The purpose of this section is to ensure the birthing center obtains, manages, and uses information to improve patient care and outcomes.
(1) The birthing center must have a defined patient record system, policies and procedures which provide for identification, security, confidentiality, control, retrieval, and preservation of patient care data and information.

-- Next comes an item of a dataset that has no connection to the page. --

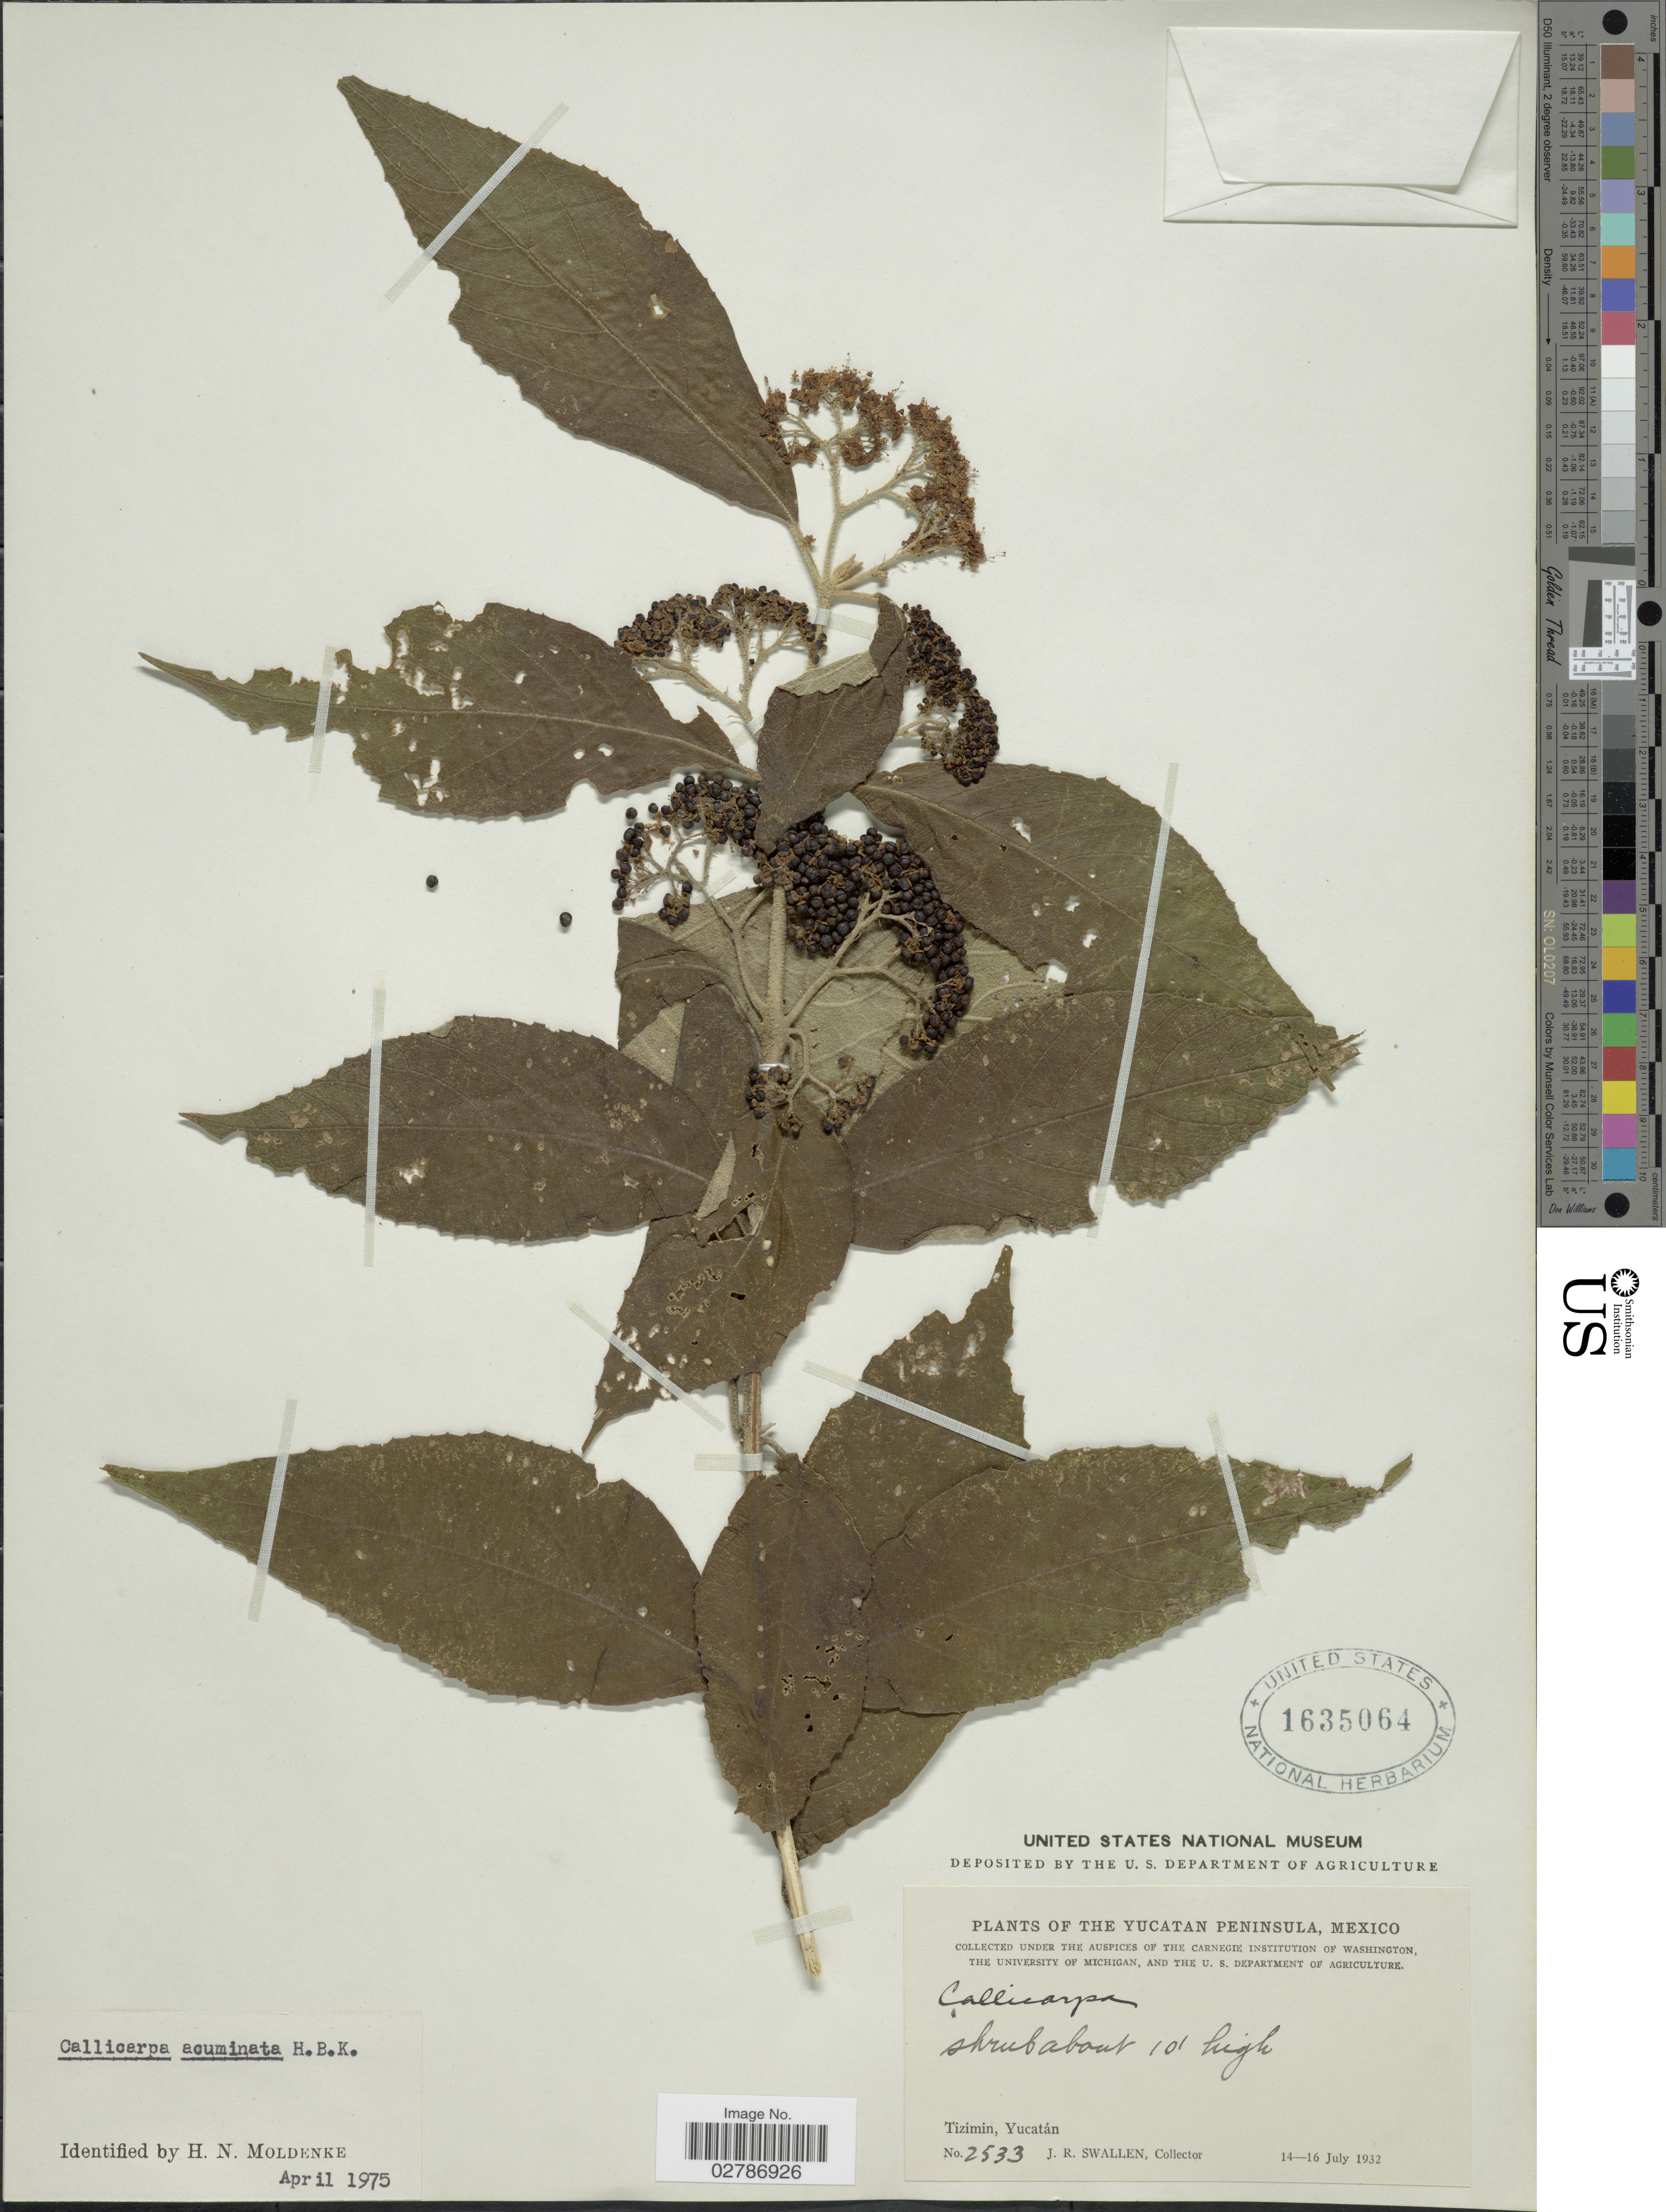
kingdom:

(2) The birthing center must maintain a health record for each client and newborn in a legally acceptable document consistent with chapter 70.02 RCW, Medical records—Health care information access and disclosure. Each record must include:
(a) Client's name, birth date, age, and address;
(b) Client's signed informed consent according to WAC 246-329-120(2);
(c) Signed and authenticated notes describing the client and newborn's status during labor, birth, and recovery including, but not limited to:
(i) Risk assessment completed and signed by privileged clinical staff, employed or contracted, before admission ensuring that the client is low-risk. Include the following statement: If the client develops a condition that makes them ineligible for birth center delivery, the privileged clinical staff will not admit the client to the birth center;
(ii) Labor summary;
(iii) Newborn status including Apgar scores and parent-newborn interaction;
(iv) Physical assessment of client and newborn during recovery;
(d) Documentation and authentication of orders by clinical staff and birth center personnel who administer drugs and treatments or make observations and assessments;
(e) Laboratory and diagnostic testing results pertaining to labor and immediate postpartum;
(f) Consultation reports pertaining to labor and immediate postpartum;
(g) Referral, transfer of care, emergency transfer and transport documentation pertaining to labor and immediate postpartum;
(h) Prophylactic treatment of the eyes of the newborn in accordance with WAC 246-100-202 (1)(e);
(i) Intrapartum antibiotics for Group B Strep positive clients per the CDC protocol;
(j) For Hepatitis B positive clients, HBIG and Hepatitis B immunization for newborn;
(k) Refusal of any recommended test or treatment;
(3) All care and treatment entries into the patient record must be completed in a timely fashion.
(4) Entries in the patient record must be typewritten, written legibly in ink or retrievable by electronic means.
(5) For clients managed by a contractor in a birthing center, the licensee must ensure that each patient record of labor, birth, and immediate postpartum is maintained by the birth center and must contain the information as stated in subsection (2)(a) through (k) of this section.
(6) Documentation of orders for medical treatment and medication administered by the provider. Each order must be specific to the patient and must be authenticated, at the time the order is received, by an appropriate health care professional authorized to approve the order or medication.
(7) The licensee must:
(a) Ensure patient records are kept confidential;
(b) Consider patient records property of the birth center; and
(c) Provide a patient access to their patient record under the licensee's policy and procedure and applicable rules.
(8) The licensee must maintain records for:
(a) Adults - Three years following the date of termination of services; and
(b) Minors - Three years after attaining age 18, or five years following discharge, whichever is longer.
(9) The licensee must:
(a) Store records to prevent loss of information and to maintain the integrity of the record and protect against unauthorized use;
(b) Maintain or release records after a patient's death according to chapter 70.02 RCW, Medical records—Health care information access and disclosure; and
(c) After ceasing operation, retain or dispose of records in a confidential manner according to the time frames in this subsection.